What this task involves:
Could you return every line of the records below that contains the word "optical"?
[Task inputs]
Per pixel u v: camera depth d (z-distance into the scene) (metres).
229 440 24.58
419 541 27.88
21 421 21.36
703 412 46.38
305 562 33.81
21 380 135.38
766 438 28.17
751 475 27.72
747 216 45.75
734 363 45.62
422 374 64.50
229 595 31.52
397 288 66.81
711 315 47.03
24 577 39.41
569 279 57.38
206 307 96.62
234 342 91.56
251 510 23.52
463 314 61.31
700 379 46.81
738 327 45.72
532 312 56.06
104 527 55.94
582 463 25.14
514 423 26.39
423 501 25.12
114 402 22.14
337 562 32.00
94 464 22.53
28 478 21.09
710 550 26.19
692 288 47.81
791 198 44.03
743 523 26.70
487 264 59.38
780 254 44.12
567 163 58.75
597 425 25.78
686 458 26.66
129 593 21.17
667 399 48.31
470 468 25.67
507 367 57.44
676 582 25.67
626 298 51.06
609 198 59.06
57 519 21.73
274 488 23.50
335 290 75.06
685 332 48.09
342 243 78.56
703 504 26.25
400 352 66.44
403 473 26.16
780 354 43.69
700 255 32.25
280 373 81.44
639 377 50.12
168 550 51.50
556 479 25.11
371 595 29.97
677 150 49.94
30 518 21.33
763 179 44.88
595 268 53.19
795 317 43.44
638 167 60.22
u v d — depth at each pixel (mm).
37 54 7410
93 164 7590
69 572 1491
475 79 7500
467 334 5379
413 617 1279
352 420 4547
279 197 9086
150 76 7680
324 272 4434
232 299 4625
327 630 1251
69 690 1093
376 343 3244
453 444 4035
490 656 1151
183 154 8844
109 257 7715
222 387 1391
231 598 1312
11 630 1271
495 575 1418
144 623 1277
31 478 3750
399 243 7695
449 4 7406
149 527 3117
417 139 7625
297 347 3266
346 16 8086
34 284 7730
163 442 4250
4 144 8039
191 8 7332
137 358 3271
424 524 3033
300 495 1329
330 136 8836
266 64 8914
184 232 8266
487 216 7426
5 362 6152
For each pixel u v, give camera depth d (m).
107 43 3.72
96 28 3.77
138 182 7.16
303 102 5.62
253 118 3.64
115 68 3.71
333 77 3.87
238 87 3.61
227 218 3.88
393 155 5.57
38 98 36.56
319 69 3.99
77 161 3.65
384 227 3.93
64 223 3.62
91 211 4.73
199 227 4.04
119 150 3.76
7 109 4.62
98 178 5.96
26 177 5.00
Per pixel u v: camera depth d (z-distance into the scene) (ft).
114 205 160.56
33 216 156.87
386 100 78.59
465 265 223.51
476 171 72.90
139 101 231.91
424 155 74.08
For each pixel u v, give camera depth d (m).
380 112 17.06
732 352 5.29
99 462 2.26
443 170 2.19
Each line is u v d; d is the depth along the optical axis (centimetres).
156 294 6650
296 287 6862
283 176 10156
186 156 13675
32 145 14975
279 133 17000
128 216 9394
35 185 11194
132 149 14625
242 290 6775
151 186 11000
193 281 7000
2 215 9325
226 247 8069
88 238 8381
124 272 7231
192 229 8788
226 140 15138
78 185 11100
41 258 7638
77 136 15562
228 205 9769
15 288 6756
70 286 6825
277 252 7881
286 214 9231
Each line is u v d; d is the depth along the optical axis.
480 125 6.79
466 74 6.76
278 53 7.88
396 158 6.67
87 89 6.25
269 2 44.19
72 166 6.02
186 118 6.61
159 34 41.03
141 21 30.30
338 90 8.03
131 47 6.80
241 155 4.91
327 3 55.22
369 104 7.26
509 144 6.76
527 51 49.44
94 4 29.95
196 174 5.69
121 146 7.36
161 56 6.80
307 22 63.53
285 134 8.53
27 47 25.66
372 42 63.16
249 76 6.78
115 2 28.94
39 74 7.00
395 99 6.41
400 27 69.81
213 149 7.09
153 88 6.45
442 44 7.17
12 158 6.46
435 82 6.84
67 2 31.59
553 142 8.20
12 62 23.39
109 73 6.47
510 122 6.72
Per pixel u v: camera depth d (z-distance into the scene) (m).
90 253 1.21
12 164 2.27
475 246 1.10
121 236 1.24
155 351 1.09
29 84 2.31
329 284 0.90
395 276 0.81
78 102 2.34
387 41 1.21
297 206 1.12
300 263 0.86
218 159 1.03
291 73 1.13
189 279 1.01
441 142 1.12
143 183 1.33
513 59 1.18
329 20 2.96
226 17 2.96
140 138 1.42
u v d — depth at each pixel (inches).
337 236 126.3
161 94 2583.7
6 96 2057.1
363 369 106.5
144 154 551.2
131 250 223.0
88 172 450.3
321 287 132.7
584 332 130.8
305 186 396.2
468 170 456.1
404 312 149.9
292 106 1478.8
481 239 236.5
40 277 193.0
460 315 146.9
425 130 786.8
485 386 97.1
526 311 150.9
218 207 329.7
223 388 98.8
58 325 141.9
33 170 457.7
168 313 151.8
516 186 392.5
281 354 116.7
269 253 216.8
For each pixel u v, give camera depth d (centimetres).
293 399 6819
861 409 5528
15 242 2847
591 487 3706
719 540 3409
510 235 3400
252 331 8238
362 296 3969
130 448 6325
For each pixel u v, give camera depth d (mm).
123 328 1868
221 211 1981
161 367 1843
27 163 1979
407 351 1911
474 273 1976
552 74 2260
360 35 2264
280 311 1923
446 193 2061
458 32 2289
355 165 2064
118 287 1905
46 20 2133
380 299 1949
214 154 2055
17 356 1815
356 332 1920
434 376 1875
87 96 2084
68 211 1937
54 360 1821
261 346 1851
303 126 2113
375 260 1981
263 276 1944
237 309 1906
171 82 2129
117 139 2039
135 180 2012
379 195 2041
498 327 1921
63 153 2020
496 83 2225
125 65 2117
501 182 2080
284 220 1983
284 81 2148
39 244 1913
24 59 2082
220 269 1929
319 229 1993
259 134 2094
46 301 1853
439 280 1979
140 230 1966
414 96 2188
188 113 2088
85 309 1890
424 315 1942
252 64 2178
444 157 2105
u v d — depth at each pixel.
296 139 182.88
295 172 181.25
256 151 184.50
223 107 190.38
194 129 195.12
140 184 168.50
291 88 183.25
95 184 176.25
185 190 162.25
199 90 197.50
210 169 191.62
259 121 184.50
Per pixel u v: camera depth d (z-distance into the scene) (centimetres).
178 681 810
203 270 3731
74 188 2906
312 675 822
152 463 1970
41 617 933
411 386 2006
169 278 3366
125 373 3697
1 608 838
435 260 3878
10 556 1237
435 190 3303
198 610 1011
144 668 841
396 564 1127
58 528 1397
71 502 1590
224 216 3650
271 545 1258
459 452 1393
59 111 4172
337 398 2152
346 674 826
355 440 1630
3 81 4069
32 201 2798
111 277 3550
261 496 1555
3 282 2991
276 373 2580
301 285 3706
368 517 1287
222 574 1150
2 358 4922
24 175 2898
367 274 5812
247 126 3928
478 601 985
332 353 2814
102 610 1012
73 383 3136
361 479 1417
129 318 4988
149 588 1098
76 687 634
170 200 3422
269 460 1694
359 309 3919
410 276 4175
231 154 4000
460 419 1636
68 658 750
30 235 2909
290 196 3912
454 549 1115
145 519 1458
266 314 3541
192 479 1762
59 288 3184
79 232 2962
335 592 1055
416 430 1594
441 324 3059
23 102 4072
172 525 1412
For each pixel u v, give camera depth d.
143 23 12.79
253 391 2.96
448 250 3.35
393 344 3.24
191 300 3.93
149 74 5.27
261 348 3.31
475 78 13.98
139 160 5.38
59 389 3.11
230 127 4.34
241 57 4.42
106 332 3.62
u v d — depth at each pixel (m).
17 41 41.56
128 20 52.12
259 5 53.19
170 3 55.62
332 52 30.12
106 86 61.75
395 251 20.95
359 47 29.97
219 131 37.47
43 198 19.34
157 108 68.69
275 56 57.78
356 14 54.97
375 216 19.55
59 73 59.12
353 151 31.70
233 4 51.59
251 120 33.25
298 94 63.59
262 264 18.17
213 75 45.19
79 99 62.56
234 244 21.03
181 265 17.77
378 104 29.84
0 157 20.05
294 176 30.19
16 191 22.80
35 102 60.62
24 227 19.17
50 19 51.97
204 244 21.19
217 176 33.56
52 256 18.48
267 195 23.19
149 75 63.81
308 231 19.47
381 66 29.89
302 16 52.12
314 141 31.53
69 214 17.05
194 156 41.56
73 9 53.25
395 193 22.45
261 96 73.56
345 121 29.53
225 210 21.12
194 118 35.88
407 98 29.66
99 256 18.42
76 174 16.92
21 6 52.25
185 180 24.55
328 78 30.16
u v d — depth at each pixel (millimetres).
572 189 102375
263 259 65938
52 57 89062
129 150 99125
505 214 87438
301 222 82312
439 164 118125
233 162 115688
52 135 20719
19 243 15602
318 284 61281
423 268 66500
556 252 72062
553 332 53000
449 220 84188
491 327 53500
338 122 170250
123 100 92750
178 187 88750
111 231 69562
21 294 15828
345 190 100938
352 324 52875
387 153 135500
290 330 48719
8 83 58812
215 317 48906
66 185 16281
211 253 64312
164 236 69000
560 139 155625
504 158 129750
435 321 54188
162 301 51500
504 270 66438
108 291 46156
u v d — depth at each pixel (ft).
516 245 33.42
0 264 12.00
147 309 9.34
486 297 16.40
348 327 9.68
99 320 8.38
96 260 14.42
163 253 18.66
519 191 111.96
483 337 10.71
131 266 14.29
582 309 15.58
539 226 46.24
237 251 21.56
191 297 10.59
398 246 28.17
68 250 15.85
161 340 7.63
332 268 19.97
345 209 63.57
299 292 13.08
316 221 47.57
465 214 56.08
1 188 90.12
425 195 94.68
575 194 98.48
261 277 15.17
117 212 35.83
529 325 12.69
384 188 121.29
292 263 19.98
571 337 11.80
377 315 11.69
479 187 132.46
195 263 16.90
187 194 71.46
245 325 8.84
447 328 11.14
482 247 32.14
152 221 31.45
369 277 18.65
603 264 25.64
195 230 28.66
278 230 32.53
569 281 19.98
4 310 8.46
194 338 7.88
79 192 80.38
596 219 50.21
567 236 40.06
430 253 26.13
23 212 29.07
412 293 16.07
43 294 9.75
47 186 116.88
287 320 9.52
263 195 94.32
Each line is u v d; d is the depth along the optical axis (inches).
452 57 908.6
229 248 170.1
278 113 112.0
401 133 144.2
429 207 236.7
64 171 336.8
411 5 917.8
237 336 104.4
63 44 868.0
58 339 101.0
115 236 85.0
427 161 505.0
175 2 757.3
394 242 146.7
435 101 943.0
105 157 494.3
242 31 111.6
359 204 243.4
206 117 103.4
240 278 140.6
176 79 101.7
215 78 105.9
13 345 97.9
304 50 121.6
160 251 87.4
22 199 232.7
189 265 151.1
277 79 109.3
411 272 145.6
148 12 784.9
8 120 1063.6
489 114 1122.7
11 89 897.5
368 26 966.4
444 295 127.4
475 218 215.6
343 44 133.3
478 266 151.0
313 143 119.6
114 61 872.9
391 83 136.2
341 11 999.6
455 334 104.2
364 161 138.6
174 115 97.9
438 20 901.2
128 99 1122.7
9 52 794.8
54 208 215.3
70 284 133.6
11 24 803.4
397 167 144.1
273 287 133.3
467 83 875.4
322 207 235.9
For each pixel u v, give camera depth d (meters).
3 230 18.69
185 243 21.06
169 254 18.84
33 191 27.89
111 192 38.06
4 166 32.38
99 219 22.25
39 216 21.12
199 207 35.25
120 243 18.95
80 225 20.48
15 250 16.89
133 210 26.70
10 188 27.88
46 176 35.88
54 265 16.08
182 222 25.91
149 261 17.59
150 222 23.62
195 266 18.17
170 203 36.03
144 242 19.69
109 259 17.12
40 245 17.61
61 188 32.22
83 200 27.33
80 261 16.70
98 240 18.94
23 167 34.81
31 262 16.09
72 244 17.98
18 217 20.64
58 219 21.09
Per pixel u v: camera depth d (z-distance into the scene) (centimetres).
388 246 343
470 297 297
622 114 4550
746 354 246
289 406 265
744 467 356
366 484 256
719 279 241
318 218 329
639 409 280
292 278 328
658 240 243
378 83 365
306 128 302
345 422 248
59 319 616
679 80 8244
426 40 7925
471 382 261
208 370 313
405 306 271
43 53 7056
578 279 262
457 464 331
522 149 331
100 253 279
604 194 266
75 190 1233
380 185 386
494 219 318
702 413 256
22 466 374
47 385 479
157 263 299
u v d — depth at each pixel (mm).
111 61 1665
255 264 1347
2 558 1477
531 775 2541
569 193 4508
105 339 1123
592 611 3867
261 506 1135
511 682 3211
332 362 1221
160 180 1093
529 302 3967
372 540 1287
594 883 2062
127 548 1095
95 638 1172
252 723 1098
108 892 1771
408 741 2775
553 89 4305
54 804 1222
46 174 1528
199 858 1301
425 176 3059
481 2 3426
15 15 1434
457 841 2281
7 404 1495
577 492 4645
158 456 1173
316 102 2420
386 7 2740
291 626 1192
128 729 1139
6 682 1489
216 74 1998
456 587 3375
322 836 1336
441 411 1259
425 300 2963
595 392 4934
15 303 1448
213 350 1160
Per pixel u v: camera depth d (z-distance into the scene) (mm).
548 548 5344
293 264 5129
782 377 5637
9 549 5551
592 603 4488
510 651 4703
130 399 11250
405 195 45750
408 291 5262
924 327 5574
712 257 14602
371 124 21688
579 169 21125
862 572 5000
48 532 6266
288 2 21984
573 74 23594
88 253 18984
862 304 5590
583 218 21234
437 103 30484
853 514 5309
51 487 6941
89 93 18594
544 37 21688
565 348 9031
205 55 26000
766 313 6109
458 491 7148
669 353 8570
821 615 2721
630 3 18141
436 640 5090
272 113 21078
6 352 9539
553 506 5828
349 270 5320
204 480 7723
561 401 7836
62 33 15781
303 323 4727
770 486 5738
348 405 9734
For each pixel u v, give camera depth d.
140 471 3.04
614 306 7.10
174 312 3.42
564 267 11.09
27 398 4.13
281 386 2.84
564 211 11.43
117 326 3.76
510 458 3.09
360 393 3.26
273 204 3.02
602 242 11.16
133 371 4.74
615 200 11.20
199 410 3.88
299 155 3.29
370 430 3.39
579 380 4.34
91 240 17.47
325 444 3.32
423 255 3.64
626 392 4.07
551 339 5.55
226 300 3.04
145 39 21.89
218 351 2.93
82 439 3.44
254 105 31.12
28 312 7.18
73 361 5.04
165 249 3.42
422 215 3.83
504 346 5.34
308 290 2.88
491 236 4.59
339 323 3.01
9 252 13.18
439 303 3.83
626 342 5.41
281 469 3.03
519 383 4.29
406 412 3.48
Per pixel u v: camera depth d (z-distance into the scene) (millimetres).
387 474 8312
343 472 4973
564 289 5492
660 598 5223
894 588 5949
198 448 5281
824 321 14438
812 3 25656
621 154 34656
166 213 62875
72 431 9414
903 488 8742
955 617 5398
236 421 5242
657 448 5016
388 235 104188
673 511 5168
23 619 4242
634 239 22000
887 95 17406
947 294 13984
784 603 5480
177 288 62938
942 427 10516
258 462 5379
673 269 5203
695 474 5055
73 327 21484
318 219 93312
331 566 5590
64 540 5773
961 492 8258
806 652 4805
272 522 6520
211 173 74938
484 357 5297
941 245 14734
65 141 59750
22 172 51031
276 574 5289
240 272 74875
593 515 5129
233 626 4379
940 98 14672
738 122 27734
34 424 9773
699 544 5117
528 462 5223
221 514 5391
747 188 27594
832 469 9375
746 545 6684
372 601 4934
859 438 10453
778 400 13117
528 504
[/Task inputs]
Solution to this exercise:
Each line is u v d; d is the depth along the optical axis (centimetres).
Each line is u v d; d is the depth along the optical axis.
Each line is u v d; d is the depth along the optical axis (inches).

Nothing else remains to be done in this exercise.